Most JWT libraries do steps 1–4 by default and require you to opt in for 6–7. Until iss and aud are checked, a token valid for some other service in your ecosystem can be replayed against yours.

Common Standard Claims

ClaimMeaning
issIssuer — who created the token
subSubject — who the token is about (often a user ID)
audAudience — who the token is intended for
expExpiry — Unix timestamp after which the token is invalid
iatIssued-at — Unix timestamp when the token was created
nbfNot-before — token isn't valid until this time

The kid Header and the alg: none Pitfall

Two header fields show up so often in real JWTs that they're worth knowing on sight:

  • kid (key ID) — a hint that tells the verifier which key from a key set (JWKS) signed this token. It belongs in the header so the verifier can pick the right key before checking the signature. Treat kid as untrusted input: look it up in a fixed allow-list (or a fetched JWKS), never use it as a file path, a SQL parameter, or a URL.
  • alg: "none" — a legal but historically dangerous algorithm that means "no signature." Decoders happily decode it, and a permissive verifier may accept it, turning any forged payload into a "valid" token. Reject alg: none explicitly, and configure your library with the exact algorithm(s) you expect (e.g. ['RS256']) instead of trusting whatever the token's own header claims.

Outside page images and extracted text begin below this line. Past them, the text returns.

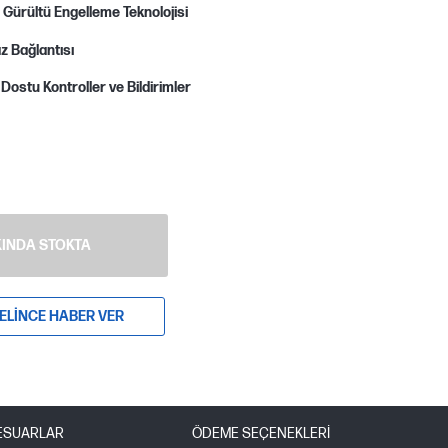
 Gürültü Engelleme Teknolojisi
az Bağlantısı
 Dostu Kontroller ve Bildirimler
INDA STOKTA
ELINCE HABER VER
ESUARLAR
ÖDEME SEÇENEKLERI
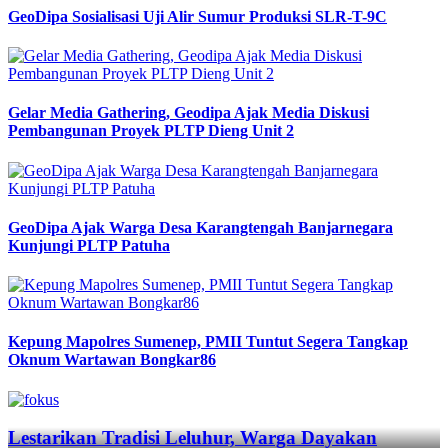
GeoDipa Sosialisasi Uji Alir Sumur Produksi SLR-T-9C
Gelar Media Gathering, Geodipa Ajak Media Diskusi
Pembangunan Proyek PLTP Dieng Unit 2
GeoDipa Ajak Warga Desa Karangtengah Banjarnegara
Kunjungi PLTP Patuha
Kepung Mapolres Sumenep, PMII Tuntut Segera Tangkap
Oknum Wartawan Bongkar86
Previous
Next
Lestarikan Tradisi Leluhur, Warga Dayakan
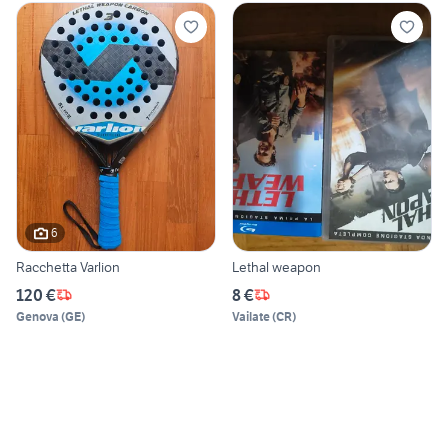
6
Racchetta Varlion
Lethal weapon
120 €
8 €
Genova
(
GE
)
Vailate
(
CR
)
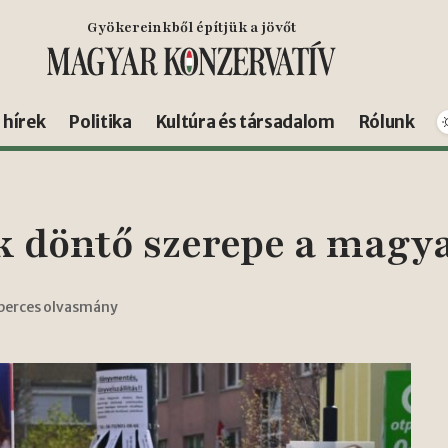
Gyökereinkből építjük a jövőt
s hírek
Politika
Kultúra és társadalom
Rólunk
ek döntő szerepe a magy
 perces olvasmány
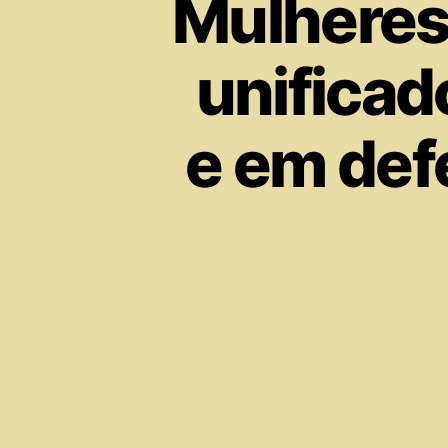
Mulheres
unificad
e em def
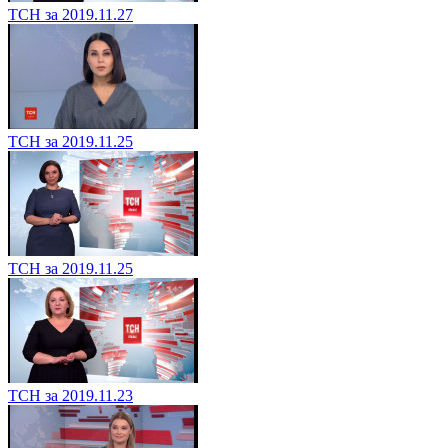
ТСН за 2019.11.27
ТСН за 2019.11.25
ТСН за 2019.11.25
ТСН за 2019.11.23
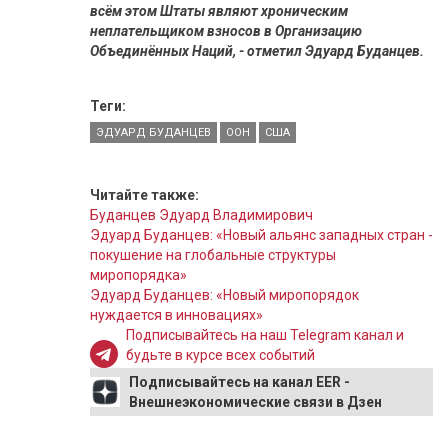
всём этом Штаты являют хроническим
неплательщиком взносов в Организацию
Объединённых Наций, - отметил Эдуард Буданцев.
Теги:
ЭДУАРД БУДАНЦЕВ
ООН
США
Читайте также:
Буданцев Эдуард Владимирович
Эдуард Буданцев: «Новый альянс западных стран -
покушение на глобальные структуры
миропорядка»
Эдуард Буданцев: «Новый миропорядок
нуждается в инновациях»
Подписывайтесь на наш Telegram канал и
будьте в курсе всех событий
Подписывайтесь на канал EER -
Внешнеэкономические связи в Дзен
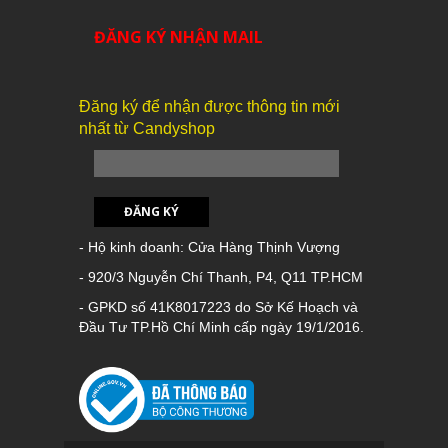
ĐĂNG KÝ NHẬN MAIL
Đăng ký để nhận được thông tin mới
nhất từ Candyshop
ĐĂNG KÝ
- Hộ kinh doanh: Cửa Hàng Thịnh Vượng
- 920/3 Nguyễn Chí Thanh, P4, Q11 TP.HCM
- GPKD số 41K8017223 do Sở Kế Hoạch và
Đầu Tư TP.Hồ Chí Minh cấp ngày 19/1/2016.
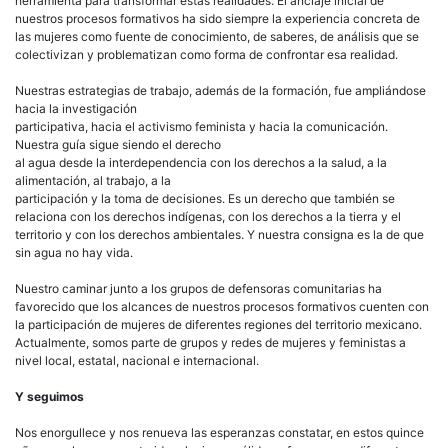
herramienta para transformar estas realidades. El anclaje inicial de
nuestros procesos formativos ha sido siempre la experiencia concreta de
las mujeres como fuente de conocimiento, de saberes, de análisis que se
colectivizan y problematizan como forma de confrontar esa realidad.
Nuestras estrategias de trabajo, además de la formación, fue ampliándose
hacia la investigación
participativa, hacia el activismo feminista y hacia la comunicación.
Nuestra guía sigue siendo el derecho
al agua desde la interdependencia con los derechos a la salud, a la
alimentación, al trabajo, a la
participación y la toma de decisiones. Es un derecho que también se
relaciona con los derechos indígenas, con los derechos a la tierra y el
territorio y con los derechos ambientales. Y nuestra consigna es la de que
sin agua no hay vida.
Nuestro caminar junto a los grupos de defensoras comunitarias ha
favorecido que los alcances de nuestros procesos formativos cuenten con
la participación de mujeres de diferentes regiones del territorio mexicano.
Actualmente, somos parte de grupos y redes de mujeres y feministas a
nivel local, estatal, nacional e internacional.
Y seguimos
Nos enorgullece y nos renueva las esperanzas constatar, en estos quince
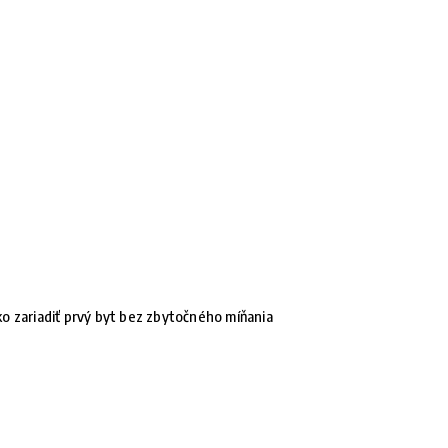
o zariadiť prvý byt bez zbytočného míňania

Decode a JWT in Your Browser

To inspect a token's claims quickly, paste either Base64url section into fixjson's Base64 decoder — it decodes to the underlying JSON locally, with nothing sent to a server. For non-sensitive tokens you can also use a dedicated debugger, but for anything containing real user data, a local-first tool is the safe choice.

Frequently Asked Questions

How do I decode a JWT?

Split the token on its dots and Base64url-decode the first two parts (header and payload) into JSON. The third part is the signature and isn't human-readable. No key is needed to decode.

Is decoding a JWT the same as verifying it?

No. Decoding just reads the claims; anyone can do it. Verifying checks the signature against a secret or public key to confirm the token is authentic and untampered. Always verify on the server before trusting a token.

Can anyone read the data inside a JWT?

Yes. The payload is Base64url-encoded, not encrypted — it's plaintext to anyone who has the token. Never store secrets in a JWT payload. See Base64 Is Not Encryption.

What's the difference between JWT, JWS, and JWE?

A signed JWT uses JWS (RFC 7515) — readable payload, tamper-evident. JWE (RFC 7516) actually encrypts the payload for confidentiality. Plain JWTs you see day-to-day are JWS.

What is the kid claim used for?

kid is a header field (not a payload claim) that identifies which key from a JWKS signed the token, so the verifier can pick the right one. Look it up against a fixed key set you control — never trust it as a file path or URL.

Why is alg: "none" dangerous?

It means "no signature." A permissive verifier that honours the token's own algorithm field will accept any forged payload. Always configure your library with the exact algorithm you expect (e.g. ['RS256']) and explicitly reject none.